== Data ==
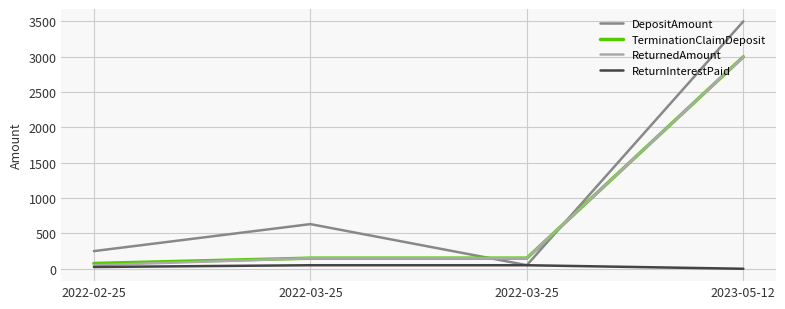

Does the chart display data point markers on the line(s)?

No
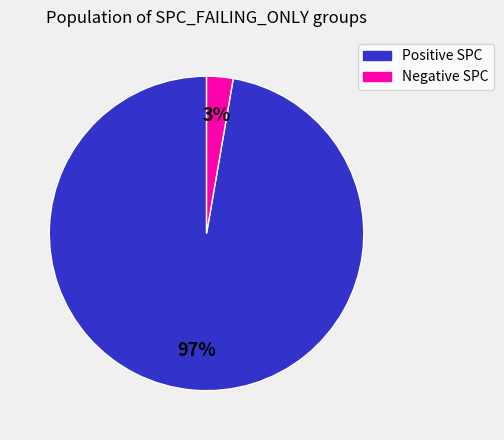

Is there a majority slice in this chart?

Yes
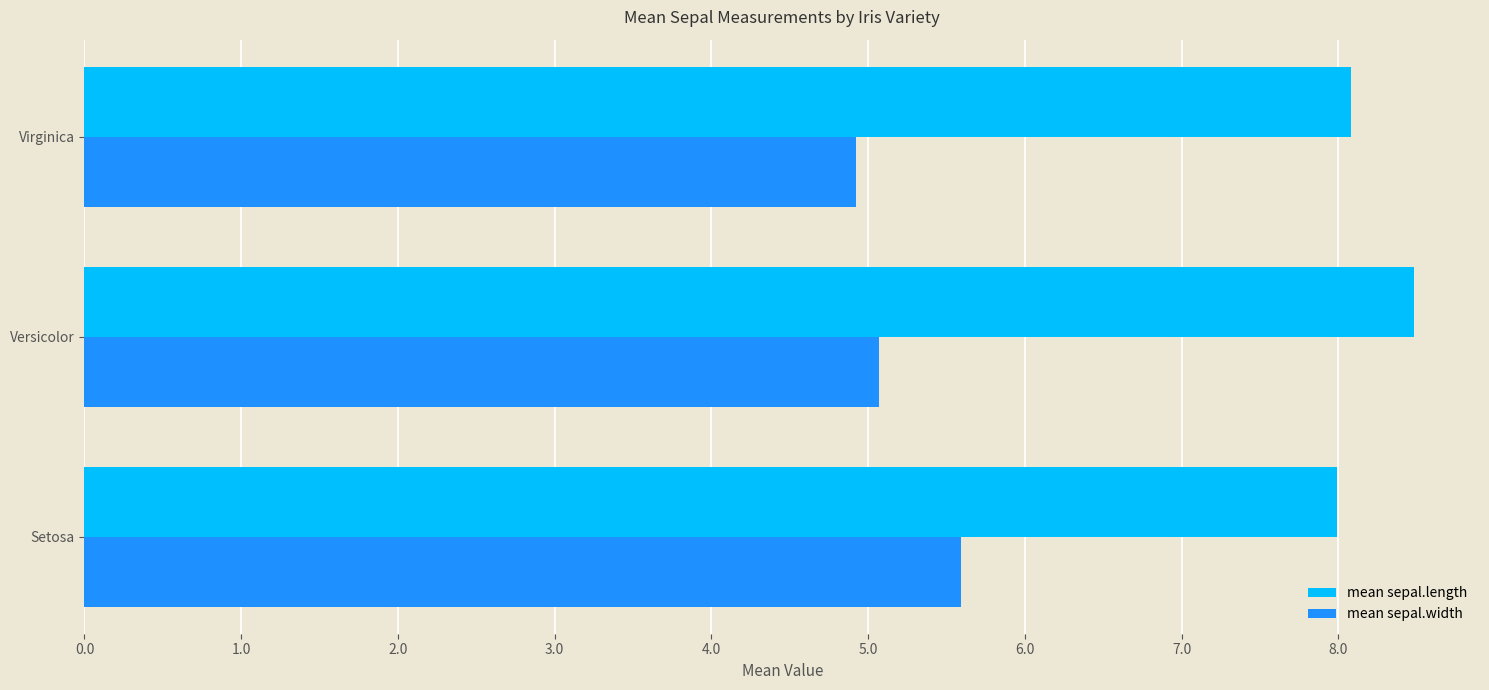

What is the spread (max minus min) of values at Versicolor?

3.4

* * *

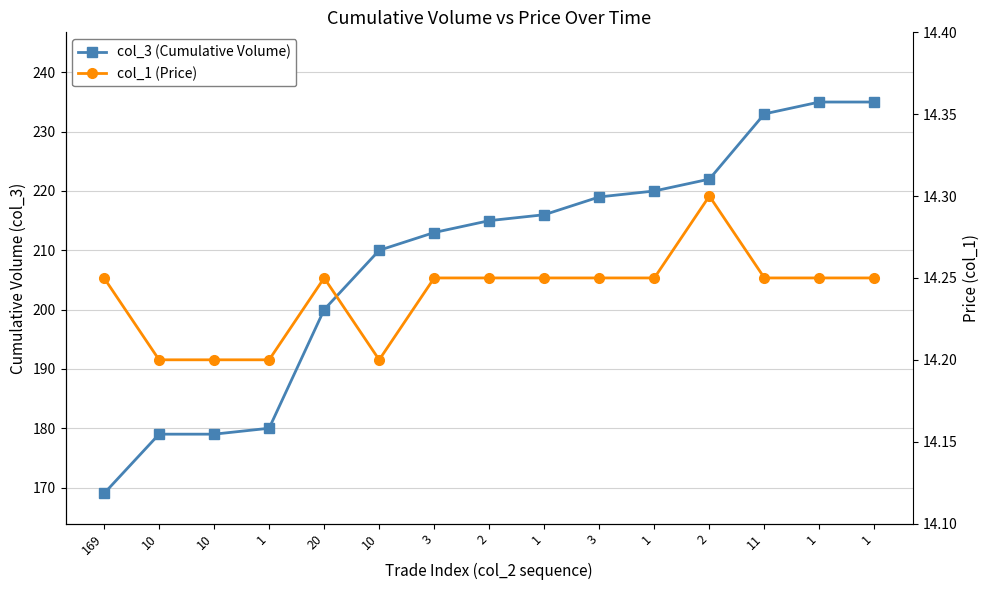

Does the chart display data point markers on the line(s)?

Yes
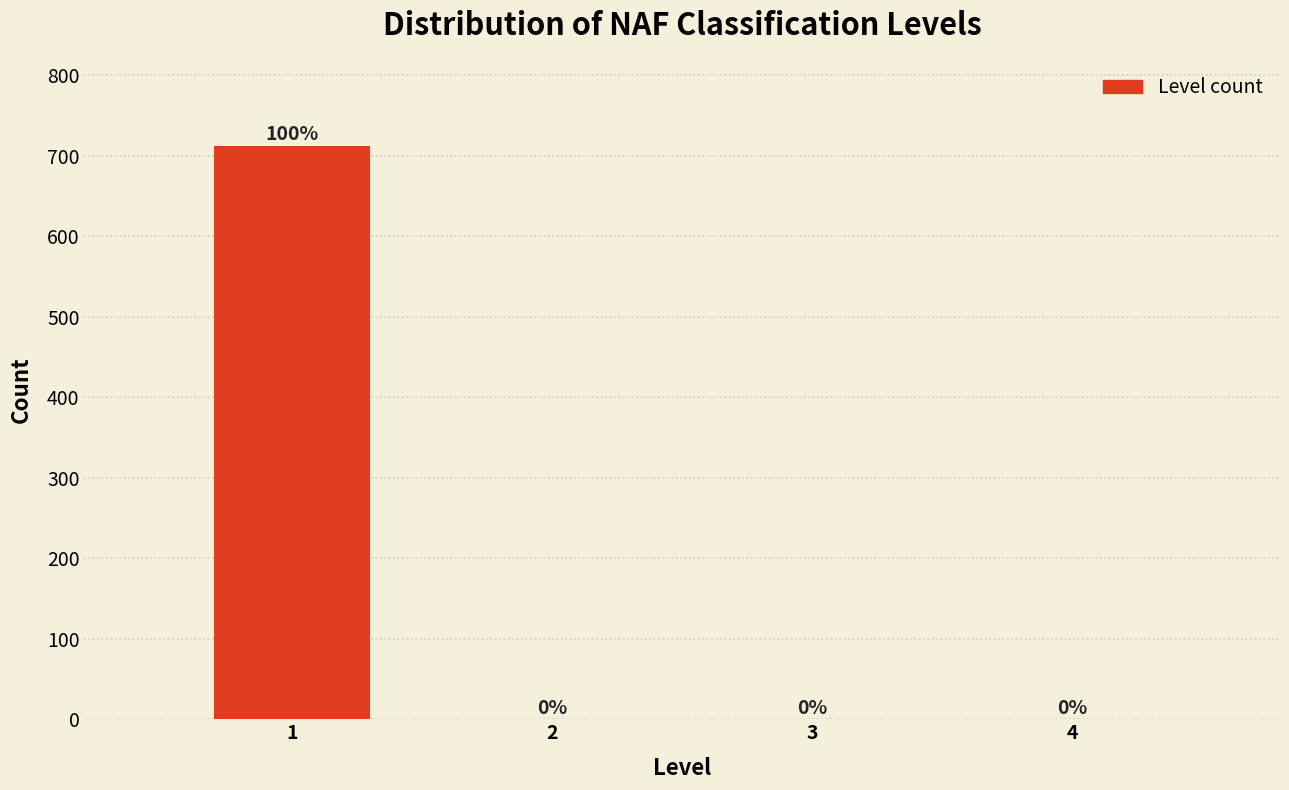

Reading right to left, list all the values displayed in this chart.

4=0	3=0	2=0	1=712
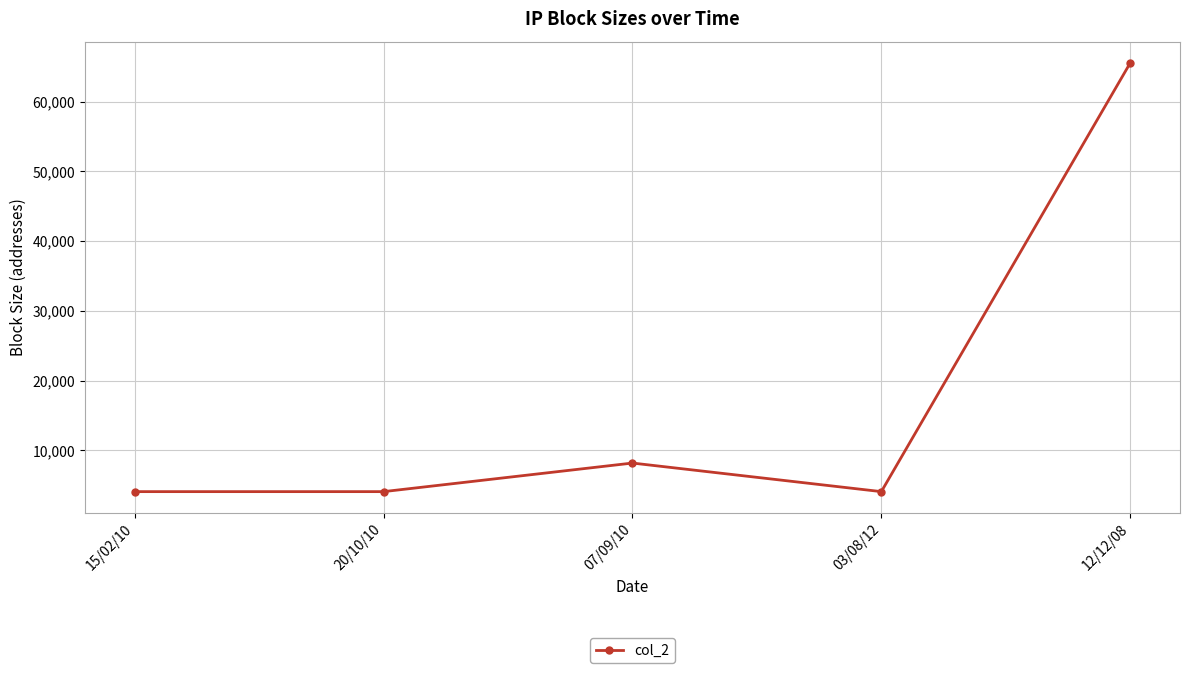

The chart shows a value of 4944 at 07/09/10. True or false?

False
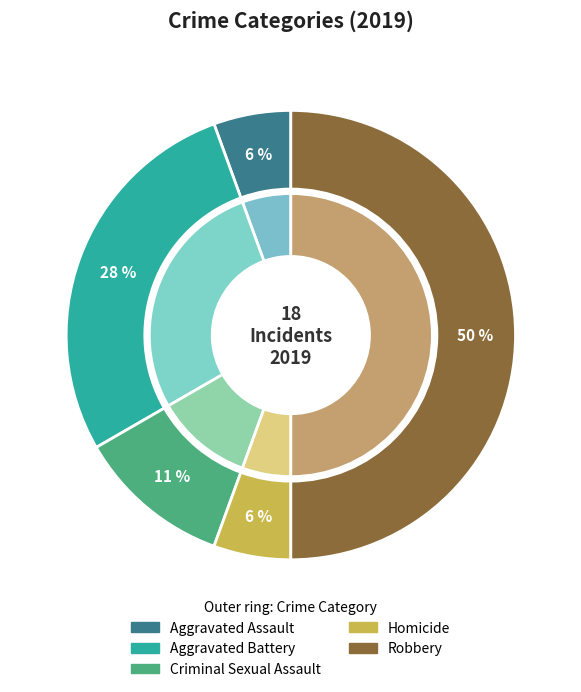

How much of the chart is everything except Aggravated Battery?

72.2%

== Exercise directions ==
Reproduce the stretch of lines from the one containing "Is there a majority slice in this chart?" through the one containing "What is the", both included. Leave out any pictures.

== Answer ==
Is there a majority slice in this chart?

Yes

What is the spread (max minus min) of values at Versicolor?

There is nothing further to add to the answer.